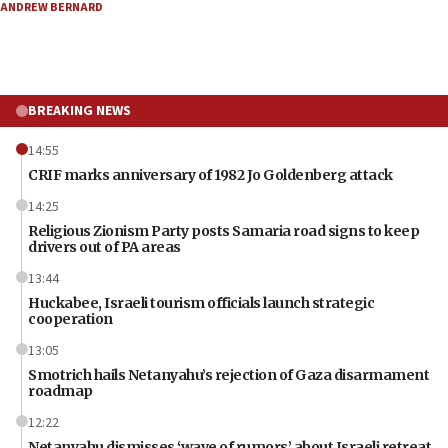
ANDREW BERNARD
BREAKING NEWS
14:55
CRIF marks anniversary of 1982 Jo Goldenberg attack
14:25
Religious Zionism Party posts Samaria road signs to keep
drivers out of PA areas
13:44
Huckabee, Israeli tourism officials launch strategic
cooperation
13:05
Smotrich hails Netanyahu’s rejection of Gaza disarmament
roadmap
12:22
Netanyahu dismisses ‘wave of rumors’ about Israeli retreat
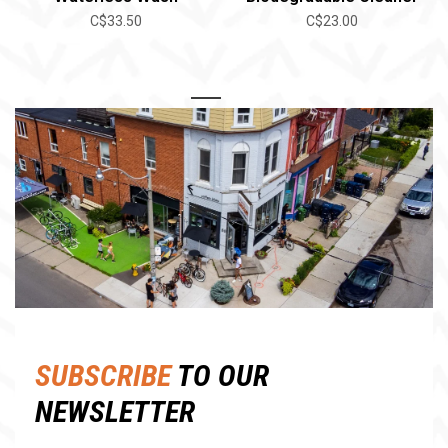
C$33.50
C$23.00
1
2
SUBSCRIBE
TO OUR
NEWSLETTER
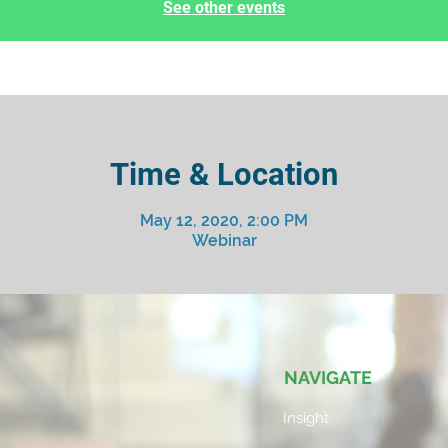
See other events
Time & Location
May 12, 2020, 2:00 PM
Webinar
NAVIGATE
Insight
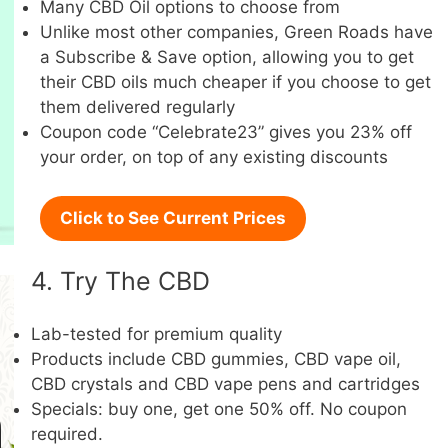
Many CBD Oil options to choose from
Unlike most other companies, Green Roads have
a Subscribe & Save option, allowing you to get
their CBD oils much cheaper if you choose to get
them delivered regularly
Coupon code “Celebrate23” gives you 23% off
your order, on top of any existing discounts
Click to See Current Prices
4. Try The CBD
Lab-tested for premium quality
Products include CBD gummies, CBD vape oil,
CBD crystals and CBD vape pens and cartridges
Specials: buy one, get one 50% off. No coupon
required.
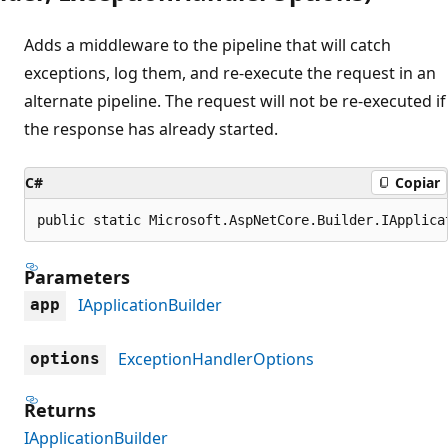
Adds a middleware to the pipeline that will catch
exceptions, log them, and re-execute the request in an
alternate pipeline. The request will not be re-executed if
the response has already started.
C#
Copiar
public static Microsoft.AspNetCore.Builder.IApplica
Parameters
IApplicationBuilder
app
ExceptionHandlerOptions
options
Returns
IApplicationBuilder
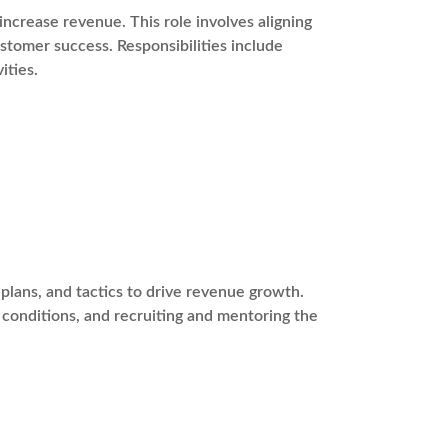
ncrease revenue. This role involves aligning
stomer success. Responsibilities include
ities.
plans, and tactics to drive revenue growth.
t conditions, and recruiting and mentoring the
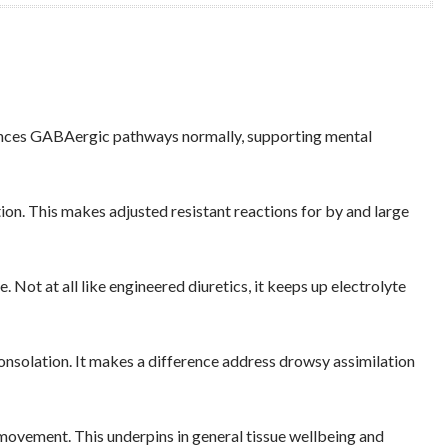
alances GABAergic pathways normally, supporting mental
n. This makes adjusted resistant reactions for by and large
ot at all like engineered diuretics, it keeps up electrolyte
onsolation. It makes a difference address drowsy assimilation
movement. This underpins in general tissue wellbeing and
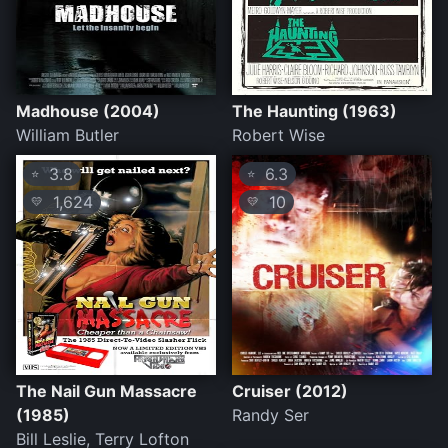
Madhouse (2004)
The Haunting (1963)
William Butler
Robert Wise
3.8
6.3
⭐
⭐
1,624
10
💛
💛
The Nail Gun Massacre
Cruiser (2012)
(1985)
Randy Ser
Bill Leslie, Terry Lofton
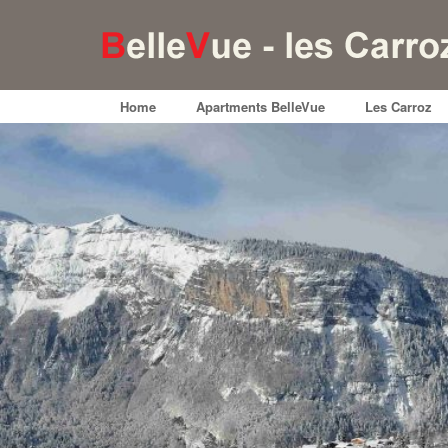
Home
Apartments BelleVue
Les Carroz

---

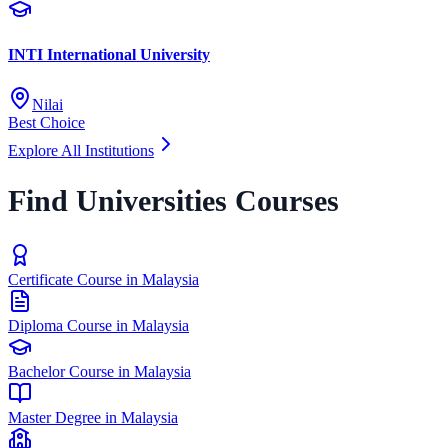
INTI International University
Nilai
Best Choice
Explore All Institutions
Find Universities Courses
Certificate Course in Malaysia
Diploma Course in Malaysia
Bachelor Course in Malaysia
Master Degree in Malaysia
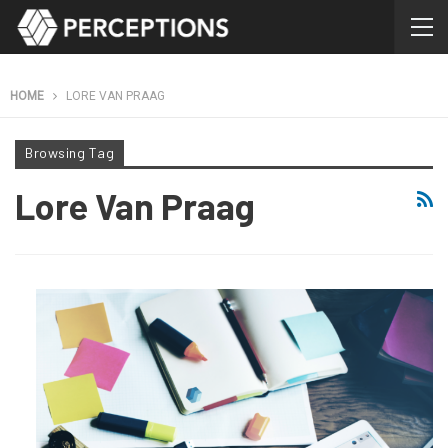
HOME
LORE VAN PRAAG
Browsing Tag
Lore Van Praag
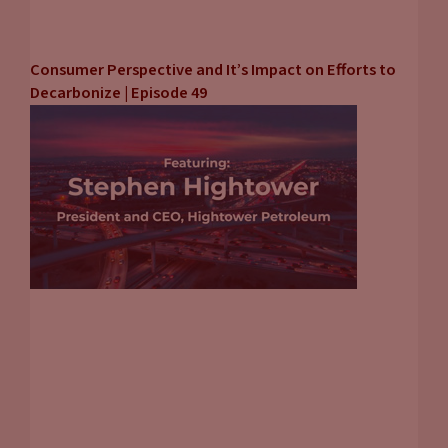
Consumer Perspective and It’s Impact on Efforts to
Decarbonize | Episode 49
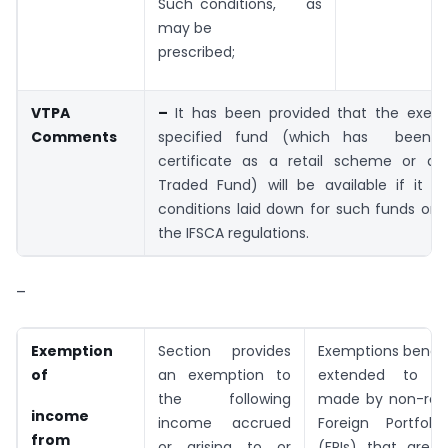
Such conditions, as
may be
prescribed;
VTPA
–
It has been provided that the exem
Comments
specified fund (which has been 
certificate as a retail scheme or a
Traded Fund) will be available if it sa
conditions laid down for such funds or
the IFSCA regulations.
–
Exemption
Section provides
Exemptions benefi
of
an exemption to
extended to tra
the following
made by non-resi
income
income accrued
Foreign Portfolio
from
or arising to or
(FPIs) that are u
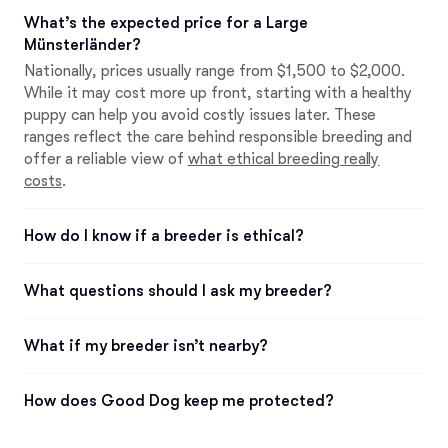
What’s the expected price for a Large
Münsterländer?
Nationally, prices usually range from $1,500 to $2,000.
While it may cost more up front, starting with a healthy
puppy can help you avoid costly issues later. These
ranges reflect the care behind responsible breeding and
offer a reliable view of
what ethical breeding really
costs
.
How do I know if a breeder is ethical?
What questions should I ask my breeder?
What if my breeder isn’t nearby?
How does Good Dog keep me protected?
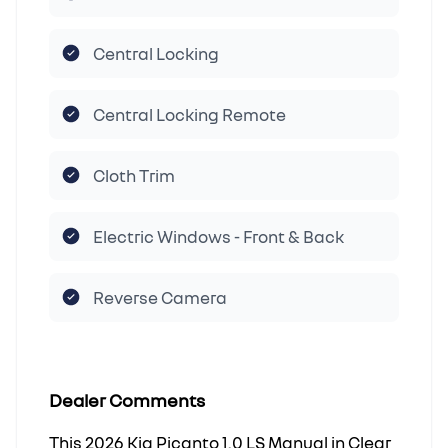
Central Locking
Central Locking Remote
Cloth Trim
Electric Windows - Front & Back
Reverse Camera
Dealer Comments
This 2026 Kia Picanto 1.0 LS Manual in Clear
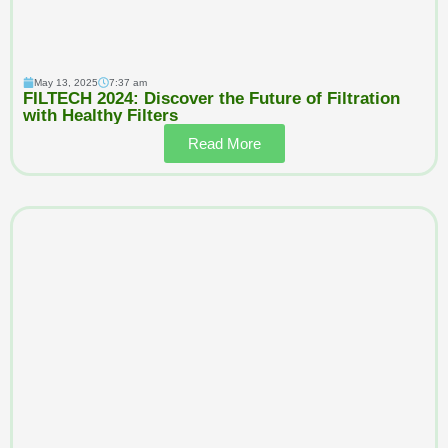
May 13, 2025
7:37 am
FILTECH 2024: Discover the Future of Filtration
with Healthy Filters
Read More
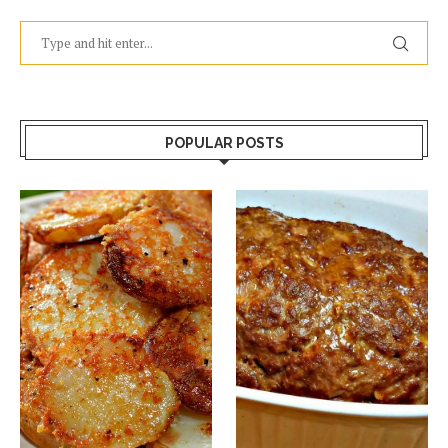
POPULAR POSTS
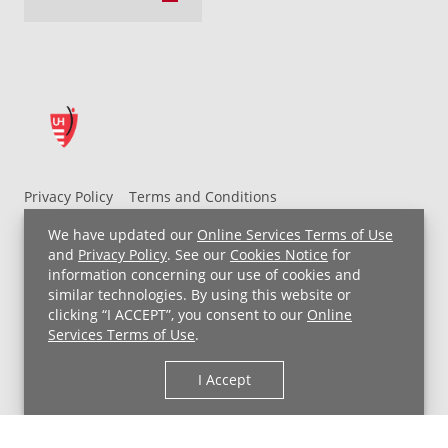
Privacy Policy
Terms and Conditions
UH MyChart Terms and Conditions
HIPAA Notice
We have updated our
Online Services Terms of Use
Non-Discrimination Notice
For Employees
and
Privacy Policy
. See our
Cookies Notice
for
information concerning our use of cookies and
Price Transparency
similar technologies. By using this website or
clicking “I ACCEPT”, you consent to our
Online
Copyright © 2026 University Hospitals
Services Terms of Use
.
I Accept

▸ **To-do item**
Pull out every line in the entries above that contains the word "with", treating uppercase and lowercase letters as different.

▸ **Result of this task**
While it may cost more up front, starting with a healthy
with Healthy Filters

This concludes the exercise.